Task objective: Find how many lines below hold "depth", and give that number as the entire answer.

[Dataset entries]
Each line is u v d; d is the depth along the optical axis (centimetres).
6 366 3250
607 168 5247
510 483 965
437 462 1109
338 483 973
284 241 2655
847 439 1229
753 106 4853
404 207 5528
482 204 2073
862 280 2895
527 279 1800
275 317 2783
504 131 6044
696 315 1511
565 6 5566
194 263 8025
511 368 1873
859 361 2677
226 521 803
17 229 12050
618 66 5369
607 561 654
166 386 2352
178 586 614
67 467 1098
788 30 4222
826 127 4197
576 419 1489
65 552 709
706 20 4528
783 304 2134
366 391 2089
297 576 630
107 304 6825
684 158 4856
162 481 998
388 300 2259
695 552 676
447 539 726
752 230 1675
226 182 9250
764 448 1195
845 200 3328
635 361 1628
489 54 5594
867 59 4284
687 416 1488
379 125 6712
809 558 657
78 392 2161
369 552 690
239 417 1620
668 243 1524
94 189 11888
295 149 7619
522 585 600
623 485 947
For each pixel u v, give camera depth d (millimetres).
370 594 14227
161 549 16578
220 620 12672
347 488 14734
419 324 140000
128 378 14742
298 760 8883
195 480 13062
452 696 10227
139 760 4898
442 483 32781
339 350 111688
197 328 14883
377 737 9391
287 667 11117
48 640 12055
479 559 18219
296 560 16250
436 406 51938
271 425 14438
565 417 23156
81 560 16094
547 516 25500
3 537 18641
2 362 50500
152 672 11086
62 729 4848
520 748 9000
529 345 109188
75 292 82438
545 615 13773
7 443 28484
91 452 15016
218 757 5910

Exercise solution: 2